[Exercise inputs]

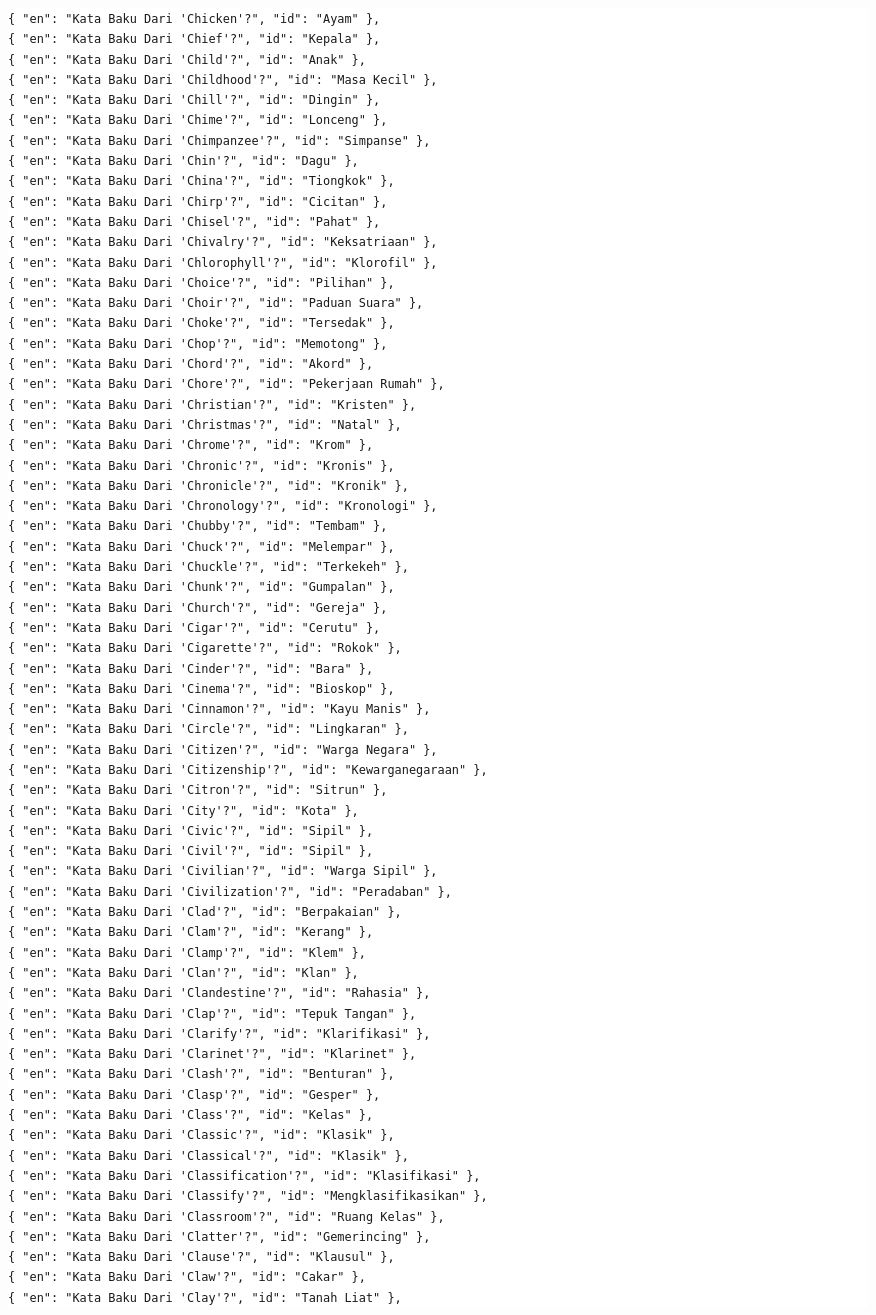     { "en": "Kata Baku Dari 'Chicken'?", "id": "Ayam" },
    { "en": "Kata Baku Dari 'Chief'?", "id": "Kepala" },
    { "en": "Kata Baku Dari 'Child'?", "id": "Anak" },
    { "en": "Kata Baku Dari 'Childhood'?", "id": "Masa Kecil" },
    { "en": "Kata Baku Dari 'Chill'?", "id": "Dingin" },
    { "en": "Kata Baku Dari 'Chime'?", "id": "Lonceng" },
    { "en": "Kata Baku Dari 'Chimpanzee'?", "id": "Simpanse" },
    { "en": "Kata Baku Dari 'Chin'?", "id": "Dagu" },
    { "en": "Kata Baku Dari 'China'?", "id": "Tiongkok" },
    { "en": "Kata Baku Dari 'Chirp'?", "id": "Cicitan" },
    { "en": "Kata Baku Dari 'Chisel'?", "id": "Pahat" },
    { "en": "Kata Baku Dari 'Chivalry'?", "id": "Keksatriaan" },
    { "en": "Kata Baku Dari 'Chlorophyll'?", "id": "Klorofil" },
    { "en": "Kata Baku Dari 'Choice'?", "id": "Pilihan" },
    { "en": "Kata Baku Dari 'Choir'?", "id": "Paduan Suara" },
    { "en": "Kata Baku Dari 'Choke'?", "id": "Tersedak" },
    { "en": "Kata Baku Dari 'Chop'?", "id": "Memotong" },
    { "en": "Kata Baku Dari 'Chord'?", "id": "Akord" },
    { "en": "Kata Baku Dari 'Chore'?", "id": "Pekerjaan Rumah" },
    { "en": "Kata Baku Dari 'Christian'?", "id": "Kristen" },
    { "en": "Kata Baku Dari 'Christmas'?", "id": "Natal" },
    { "en": "Kata Baku Dari 'Chrome'?", "id": "Krom" },
    { "en": "Kata Baku Dari 'Chronic'?", "id": "Kronis" },
    { "en": "Kata Baku Dari 'Chronicle'?", "id": "Kronik" },
    { "en": "Kata Baku Dari 'Chronology'?", "id": "Kronologi" },
    { "en": "Kata Baku Dari 'Chubby'?", "id": "Tembam" },
    { "en": "Kata Baku Dari 'Chuck'?", "id": "Melempar" },
    { "en": "Kata Baku Dari 'Chuckle'?", "id": "Terkekeh" },
    { "en": "Kata Baku Dari 'Chunk'?", "id": "Gumpalan" },
    { "en": "Kata Baku Dari 'Church'?", "id": "Gereja" },
    { "en": "Kata Baku Dari 'Cigar'?", "id": "Cerutu" },
    { "en": "Kata Baku Dari 'Cigarette'?", "id": "Rokok" },
    { "en": "Kata Baku Dari 'Cinder'?", "id": "Bara" },
    { "en": "Kata Baku Dari 'Cinema'?", "id": "Bioskop" },
    { "en": "Kata Baku Dari 'Cinnamon'?", "id": "Kayu Manis" },
    { "en": "Kata Baku Dari 'Circle'?", "id": "Lingkaran" },
    { "en": "Kata Baku Dari 'Citizen'?", "id": "Warga Negara" },
    { "en": "Kata Baku Dari 'Citizenship'?", "id": "Kewarganegaraan" },
    { "en": "Kata Baku Dari 'Citron'?", "id": "Sitrun" },
    { "en": "Kata Baku Dari 'City'?", "id": "Kota" },
    { "en": "Kata Baku Dari 'Civic'?", "id": "Sipil" },
    { "en": "Kata Baku Dari 'Civil'?", "id": "Sipil" },
    { "en": "Kata Baku Dari 'Civilian'?", "id": "Warga Sipil" },
    { "en": "Kata Baku Dari 'Civilization'?", "id": "Peradaban" },
    { "en": "Kata Baku Dari 'Clad'?", "id": "Berpakaian" },
    { "en": "Kata Baku Dari 'Clam'?", "id": "Kerang" },
    { "en": "Kata Baku Dari 'Clamp'?", "id": "Klem" },
    { "en": "Kata Baku Dari 'Clan'?", "id": "Klan" },
    { "en": "Kata Baku Dari 'Clandestine'?", "id": "Rahasia" },
    { "en": "Kata Baku Dari 'Clap'?", "id": "Tepuk Tangan" },
    { "en": "Kata Baku Dari 'Clarify'?", "id": "Klarifikasi" },
    { "en": "Kata Baku Dari 'Clarinet'?", "id": "Klarinet" },
    { "en": "Kata Baku Dari 'Clash'?", "id": "Benturan" },
    { "en": "Kata Baku Dari 'Clasp'?", "id": "Gesper" },
    { "en": "Kata Baku Dari 'Class'?", "id": "Kelas" },
    { "en": "Kata Baku Dari 'Classic'?", "id": "Klasik" },
    { "en": "Kata Baku Dari 'Classical'?", "id": "Klasik" },
    { "en": "Kata Baku Dari 'Classification'?", "id": "Klasifikasi" },
    { "en": "Kata Baku Dari 'Classify'?", "id": "Mengklasifikasikan" },
    { "en": "Kata Baku Dari 'Classroom'?", "id": "Ruang Kelas" },
    { "en": "Kata Baku Dari 'Clatter'?", "id": "Gemerincing" },
    { "en": "Kata Baku Dari 'Clause'?", "id": "Klausul" },
    { "en": "Kata Baku Dari 'Claw'?", "id": "Cakar" },
    { "en": "Kata Baku Dari 'Clay'?", "id": "Tanah Liat" },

[/Exercise inputs]

- [The task]
Set down the records again exactly as they appear, leaving each picture behind.

- [Solution for this exercise]
     { "en": "Kata Baku Dari 'Chicken'?", "id": "Ayam" },
    { "en": "Kata Baku Dari 'Chief'?", "id": "Kepala" },
    { "en": "Kata Baku Dari 'Child'?", "id": "Anak" },
    { "en": "Kata Baku Dari 'Childhood'?", "id": "Masa Kecil" },
    { "en": "Kata Baku Dari 'Chill'?", "id": "Dingin" },
    { "en": "Kata Baku Dari 'Chime'?", "id": "Lonceng" },
    { "en": "Kata Baku Dari 'Chimpanzee'?", "id": "Simpanse" },
    { "en": "Kata Baku Dari 'Chin'?", "id": "Dagu" },
    { "en": "Kata Baku Dari 'China'?", "id": "Tiongkok" },
    { "en": "Kata Baku Dari 'Chirp'?", "id": "Cicitan" },
    { "en": "Kata Baku Dari 'Chisel'?", "id": "Pahat" },
    { "en": "Kata Baku Dari 'Chivalry'?", "id": "Keksatriaan" },
    { "en": "Kata Baku Dari 'Chlorophyll'?", "id": "Klorofil" },
    { "en": "Kata Baku Dari 'Choice'?", "id": "Pilihan" },
    { "en": "Kata Baku Dari 'Choir'?", "id": "Paduan Suara" },
    { "en": "Kata Baku Dari 'Choke'?", "id": "Tersedak" },
    { "en": "Kata Baku Dari 'Chop'?", "id": "Memotong" },
    { "en": "Kata Baku Dari 'Chord'?", "id": "Akord" },
    { "en": "Kata Baku Dari 'Chore'?", "id": "Pekerjaan Rumah" },
    { "en": "Kata Baku Dari 'Christian'?", "id": "Kristen" },
    { "en": "Kata Baku Dari 'Christmas'?", "id": "Natal" },
    { "en": "Kata Baku Dari 'Chrome'?", "id": "Krom" },
    { "en": "Kata Baku Dari 'Chronic'?", "id": "Kronis" },
    { "en": "Kata Baku Dari 'Chronicle'?", "id": "Kronik" },
    { "en": "Kata Baku Dari 'Chronology'?", "id": "Kronologi" },
    { "en": "Kata Baku Dari 'Chubby'?", "id": "Tembam" },
    { "en": "Kata Baku Dari 'Chuck'?", "id": "Melempar" },
    { "en": "Kata Baku Dari 'Chuckle'?", "id": "Terkekeh" },
    { "en": "Kata Baku Dari 'Chunk'?", "id": "Gumpalan" },
    { "en": "Kata Baku Dari 'Church'?", "id": "Gereja" },
    { "en": "Kata Baku Dari 'Cigar'?", "id": "Cerutu" },
    { "en": "Kata Baku Dari 'Cigarette'?", "id": "Rokok" },
    { "en": "Kata Baku Dari 'Cinder'?", "id": "Bara" },
    { "en": "Kata Baku Dari 'Cinema'?", "id": "Bioskop" },
    { "en": "Kata Baku Dari 'Cinnamon'?", "id": "Kayu Manis" },
    { "en": "Kata Baku Dari 'Circle'?", "id": "Lingkaran" },
    { "en": "Kata Baku Dari 'Citizen'?", "id": "Warga Negara" },
    { "en": "Kata Baku Dari 'Citizenship'?", "id": "Kewarganegaraan" },
    { "en": "Kata Baku Dari 'Citron'?", "id": "Sitrun" },
    { "en": "Kata Baku Dari 'City'?", "id": "Kota" },
    { "en": "Kata Baku Dari 'Civic'?", "id": "Sipil" },
    { "en": "Kata Baku Dari 'Civil'?", "id": "Sipil" },
    { "en": "Kata Baku Dari 'Civilian'?", "id": "Warga Sipil" },
    { "en": "Kata Baku Dari 'Civilization'?", "id": "Peradaban" },
    { "en": "Kata Baku Dari 'Clad'?", "id": "Berpakaian" },
    { "en": "Kata Baku Dari 'Clam'?", "id": "Kerang" },
    { "en": "Kata Baku Dari 'Clamp'?", "id": "Klem" },
    { "en": "Kata Baku Dari 'Clan'?", "id": "Klan" },
    { "en": "Kata Baku Dari 'Clandestine'?", "id": "Rahasia" },
    { "en": "Kata Baku Dari 'Clap'?", "id": "Tepuk Tangan" },
    { "en": "Kata Baku Dari 'Clarify'?", "id": "Klarifikasi" },
    { "en": "Kata Baku Dari 'Clarinet'?", "id": "Klarinet" },
    { "en": "Kata Baku Dari 'Clash'?", "id": "Benturan" },
    { "en": "Kata Baku Dari 'Clasp'?", "id": "Gesper" },
    { "en": "Kata Baku Dari 'Class'?", "id": "Kelas" },
    { "en": "Kata Baku Dari 'Classic'?", "id": "Klasik" },
    { "en": "Kata Baku Dari 'Classical'?", "id": "Klasik" },
    { "en": "Kata Baku Dari 'Classification'?", "id": "Klasifikasi" },
    { "en": "Kata Baku Dari 'Classify'?", "id": "Mengklasifikasikan" },
    { "en": "Kata Baku Dari 'Classroom'?", "id": "Ruang Kelas" },
    { "en": "Kata Baku Dari 'Clatter'?", "id": "Gemerincing" },
    { "en": "Kata Baku Dari 'Clause'?", "id": "Klausul" },
    { "en": "Kata Baku Dari 'Claw'?", "id": "Cakar" },
    { "en": "Kata Baku Dari 'Clay'?", "id": "Tanah Liat" },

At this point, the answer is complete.